Rentrée solennelle : la démocratie au cœur des débats

Les avocats grenoblois et leurs invités se sont retrouvés en nombre, le 29 septembre, pour une rentrée solennelle riche de réflexions avec notamment le concours d’un journaliste du Monde, Jacques Follorou. Une soirée qui a brillé de l’éloquence de jeunes étudiants et de la lauréate du prix Abécassis qui s’est achevée par une réception au cours de laquelle les débats ont pu se poursuivre.

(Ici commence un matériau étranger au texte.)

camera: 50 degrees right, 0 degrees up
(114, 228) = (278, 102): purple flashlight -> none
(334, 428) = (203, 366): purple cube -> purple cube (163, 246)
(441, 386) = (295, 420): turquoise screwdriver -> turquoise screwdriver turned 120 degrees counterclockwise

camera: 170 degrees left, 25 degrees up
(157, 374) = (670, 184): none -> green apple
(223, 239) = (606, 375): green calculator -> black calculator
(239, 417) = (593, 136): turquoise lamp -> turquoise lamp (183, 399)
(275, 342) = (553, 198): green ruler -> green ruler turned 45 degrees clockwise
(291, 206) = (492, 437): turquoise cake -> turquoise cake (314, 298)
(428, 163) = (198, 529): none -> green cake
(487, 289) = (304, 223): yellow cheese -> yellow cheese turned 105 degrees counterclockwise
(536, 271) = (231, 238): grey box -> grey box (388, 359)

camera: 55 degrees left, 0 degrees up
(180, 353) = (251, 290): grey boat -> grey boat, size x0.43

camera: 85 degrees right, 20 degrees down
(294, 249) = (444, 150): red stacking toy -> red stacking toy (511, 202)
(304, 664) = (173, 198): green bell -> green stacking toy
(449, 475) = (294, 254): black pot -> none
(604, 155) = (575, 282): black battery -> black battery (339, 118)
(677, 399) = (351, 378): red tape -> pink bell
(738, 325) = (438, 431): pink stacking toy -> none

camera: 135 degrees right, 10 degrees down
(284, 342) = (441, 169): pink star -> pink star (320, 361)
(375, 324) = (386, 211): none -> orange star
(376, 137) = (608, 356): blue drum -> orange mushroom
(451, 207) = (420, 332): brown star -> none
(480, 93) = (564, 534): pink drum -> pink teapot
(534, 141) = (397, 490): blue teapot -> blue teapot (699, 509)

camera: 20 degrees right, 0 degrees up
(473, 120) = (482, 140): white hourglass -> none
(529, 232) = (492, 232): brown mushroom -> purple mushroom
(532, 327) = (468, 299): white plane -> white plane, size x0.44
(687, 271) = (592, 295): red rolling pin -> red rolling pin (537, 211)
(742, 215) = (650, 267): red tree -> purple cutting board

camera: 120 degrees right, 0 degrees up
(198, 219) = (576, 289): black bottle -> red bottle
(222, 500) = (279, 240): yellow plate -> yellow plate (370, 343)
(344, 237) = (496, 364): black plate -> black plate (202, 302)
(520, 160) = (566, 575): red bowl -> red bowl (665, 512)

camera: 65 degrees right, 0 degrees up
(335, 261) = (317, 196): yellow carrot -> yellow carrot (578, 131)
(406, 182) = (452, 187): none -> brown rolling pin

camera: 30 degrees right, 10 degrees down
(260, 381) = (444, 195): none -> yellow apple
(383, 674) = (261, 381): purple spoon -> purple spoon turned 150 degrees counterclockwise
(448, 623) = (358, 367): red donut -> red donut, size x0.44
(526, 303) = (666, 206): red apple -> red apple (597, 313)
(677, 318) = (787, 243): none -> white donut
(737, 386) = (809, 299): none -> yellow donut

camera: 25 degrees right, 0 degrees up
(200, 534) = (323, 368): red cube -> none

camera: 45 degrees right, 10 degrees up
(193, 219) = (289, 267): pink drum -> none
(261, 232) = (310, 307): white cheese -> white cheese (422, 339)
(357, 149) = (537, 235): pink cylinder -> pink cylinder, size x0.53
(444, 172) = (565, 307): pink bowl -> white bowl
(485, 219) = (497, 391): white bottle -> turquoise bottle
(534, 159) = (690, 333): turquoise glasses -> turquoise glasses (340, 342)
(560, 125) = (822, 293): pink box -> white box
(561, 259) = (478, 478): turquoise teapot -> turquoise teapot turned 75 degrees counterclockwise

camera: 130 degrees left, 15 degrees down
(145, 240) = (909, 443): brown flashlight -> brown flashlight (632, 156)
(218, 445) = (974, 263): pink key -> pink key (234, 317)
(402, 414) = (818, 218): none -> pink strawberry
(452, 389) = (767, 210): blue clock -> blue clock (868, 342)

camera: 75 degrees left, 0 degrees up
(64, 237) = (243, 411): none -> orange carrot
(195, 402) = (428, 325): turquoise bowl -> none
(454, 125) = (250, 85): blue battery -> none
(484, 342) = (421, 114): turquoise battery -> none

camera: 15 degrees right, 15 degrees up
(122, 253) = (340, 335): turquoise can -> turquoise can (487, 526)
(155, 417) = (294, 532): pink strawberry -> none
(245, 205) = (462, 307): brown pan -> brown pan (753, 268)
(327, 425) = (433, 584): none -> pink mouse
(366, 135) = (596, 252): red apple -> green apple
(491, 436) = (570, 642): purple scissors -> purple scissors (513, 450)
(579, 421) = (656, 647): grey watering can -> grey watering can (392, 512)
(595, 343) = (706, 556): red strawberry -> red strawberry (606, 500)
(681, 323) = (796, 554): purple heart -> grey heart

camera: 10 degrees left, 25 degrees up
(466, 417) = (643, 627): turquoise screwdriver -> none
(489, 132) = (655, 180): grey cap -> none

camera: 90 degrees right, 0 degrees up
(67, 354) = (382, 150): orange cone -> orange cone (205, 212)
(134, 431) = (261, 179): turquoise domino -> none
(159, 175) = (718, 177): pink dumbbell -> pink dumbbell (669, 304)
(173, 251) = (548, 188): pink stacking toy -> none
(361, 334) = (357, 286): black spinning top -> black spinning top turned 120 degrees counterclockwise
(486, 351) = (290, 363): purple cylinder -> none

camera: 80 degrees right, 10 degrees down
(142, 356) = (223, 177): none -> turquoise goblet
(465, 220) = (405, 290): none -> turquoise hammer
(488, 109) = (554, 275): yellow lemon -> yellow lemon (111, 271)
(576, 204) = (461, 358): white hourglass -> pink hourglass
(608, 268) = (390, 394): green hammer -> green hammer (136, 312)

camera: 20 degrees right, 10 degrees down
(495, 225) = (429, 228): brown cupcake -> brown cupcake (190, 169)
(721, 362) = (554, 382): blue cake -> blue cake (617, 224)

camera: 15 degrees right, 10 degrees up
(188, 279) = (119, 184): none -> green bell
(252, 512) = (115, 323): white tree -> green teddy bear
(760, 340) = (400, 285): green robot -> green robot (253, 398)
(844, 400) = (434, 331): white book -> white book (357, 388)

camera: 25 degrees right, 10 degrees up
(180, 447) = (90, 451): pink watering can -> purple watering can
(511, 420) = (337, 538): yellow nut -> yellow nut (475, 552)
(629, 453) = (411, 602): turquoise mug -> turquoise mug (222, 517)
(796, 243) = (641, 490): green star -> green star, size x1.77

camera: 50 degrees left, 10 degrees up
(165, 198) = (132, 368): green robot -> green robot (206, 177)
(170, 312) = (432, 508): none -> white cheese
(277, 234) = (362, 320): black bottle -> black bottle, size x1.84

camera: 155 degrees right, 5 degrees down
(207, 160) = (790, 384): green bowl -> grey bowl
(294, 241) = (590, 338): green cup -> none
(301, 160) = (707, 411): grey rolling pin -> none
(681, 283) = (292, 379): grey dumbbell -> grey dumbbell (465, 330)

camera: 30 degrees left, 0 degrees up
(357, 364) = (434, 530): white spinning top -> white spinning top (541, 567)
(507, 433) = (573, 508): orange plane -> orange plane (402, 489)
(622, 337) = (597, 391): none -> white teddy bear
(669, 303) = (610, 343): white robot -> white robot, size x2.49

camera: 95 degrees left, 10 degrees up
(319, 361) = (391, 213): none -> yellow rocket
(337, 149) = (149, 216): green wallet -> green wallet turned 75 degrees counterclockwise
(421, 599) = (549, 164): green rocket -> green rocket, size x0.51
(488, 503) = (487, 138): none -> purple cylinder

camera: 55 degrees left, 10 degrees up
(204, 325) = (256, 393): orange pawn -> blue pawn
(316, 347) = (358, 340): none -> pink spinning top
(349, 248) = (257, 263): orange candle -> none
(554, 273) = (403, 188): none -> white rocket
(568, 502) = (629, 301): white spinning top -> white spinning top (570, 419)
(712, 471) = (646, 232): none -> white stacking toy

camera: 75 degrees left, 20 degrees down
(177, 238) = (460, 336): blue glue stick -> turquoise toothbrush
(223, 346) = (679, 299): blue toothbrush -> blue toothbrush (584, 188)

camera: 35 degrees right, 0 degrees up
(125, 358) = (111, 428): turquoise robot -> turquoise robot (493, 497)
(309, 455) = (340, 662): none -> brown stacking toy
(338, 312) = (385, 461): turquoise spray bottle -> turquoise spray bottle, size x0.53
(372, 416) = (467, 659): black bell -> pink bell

« Démocratie, levez-vous! ». La démocratie, accusée. La démocratie à réinventer. La démocratie, le plus mauvais des systèmes à l’exception de tous les autres. La démocratie toujours bien vivante… Le thème a servi de fil conducteur à la rentrée solennelle du barreau des avocats de Grenoble, le 29 septembre dernier.

Maître Sixtine Vadon, lauréate du prix Abécassis 2017.

Il a donné lieu à de brillants exercices oratoires, tant de la part de deux étudiants en droit, Maurine Massoneau et Yassine Kassa, que de maître Sixtine Vadon, jeune avocate qui a prêté serment en décembre dernier. Cette dernière, lauréate du paix Abécassis, prix d’éloquence décerné par le barreau, a été l’auteure d’une plaidoirie brillante, impertinente, à l’humour corrosif… Une allocution inspirée pour caractériser un régime d’organisation de la société dont la robustesse au fil des siècles et les aspirations qu’il suscite laissent à penser qu’il peut prétendre à un avenir. Une prestation dont la qualité permettait au bâtonnier Wilfried Samba- Sambeligue de considérer sans risque que « la jeune génération est sans conteste l’avenir de notre grand barreau ».

Jean-François Beynel, premier président de la cour d’appel, remet le prix Abécassis à maître Vadon.

La démocratie était également au cœur de l’intervention de Jacques Follorou, journaliste d’investigation au Monde, auteur d’ouvrages sur le milieu corse. Un journaliste inquiet des évolutions législatives actuelles. « Le juge judiciaire est le grand perdant des réformes en cours », estimait-il. Il étayait sa démonstration par le renforcement du pouvoir de l’Etat tout en notant que « c’est la démocratie qui est pourvoyeuse de sécurité et non un recul des libertés ». Pour lui, ce sont les avocats qui peuvent « aider l’état à se protéger de lui-même » face à la tentation sécuritaire née du terrorisme.

 

Le bâtonnier Wilfried Samba-Sambeligue.

La démocratie menacée? Les avocats remparts de l’étiolement du droit? Le bâtonnier Wilfried Samba-Sambeligue en livrait une illustration lors d’une allocution tout à la fois inquiète et optimiste. Il faisait part de ses inquiétudes concernant la réforme de la carte judiciaire qui irait vers une centralisation des moyens de la justice, de celle d’un droit du travail qu’il connaît bien en tant qu’avocat dont c’est la spécialité d’exercice, ou encore de la modification des procédures d’appel dans un sens plus restrictif. Il notait encore l’importance du contrôle du juge et le choix de société que constitue la volonté de traduire l’état d’urgence dans le droit commun.  Mais c’est aussi une profession de foi en l’avenir du métier d’avocat qu’il délivrait. « Notre serment, notre raison d’être, c’est de défendre, de sorte que le salarié accède au même droit que l’employeur, le locataire face au bailleur, le démuni face au puissant », disait-il en relevant que ce métier de l’humain aurait toujours sa raison d’être, même si internet et l’intelligence artificielle accèdent plus rapidement aux données de la jurisprudence. Et de relever que l’exercice du service public de la justice passe aussi par la qualité des relations avec les magistrats « qui ont toujours ouvert leur porte au bâtonnier que je suis ».

Intervention qu’il concluait en notant que « nos seules limites sont celles que nous nous imposerons ».

Après trois heures de réflexions, il était temps de passer à un rendez-vous lui aussi important pour la vie du barreau, celui de la soirée conviviale qui suit la rentrée solennelle et permet de poursuivre les débats.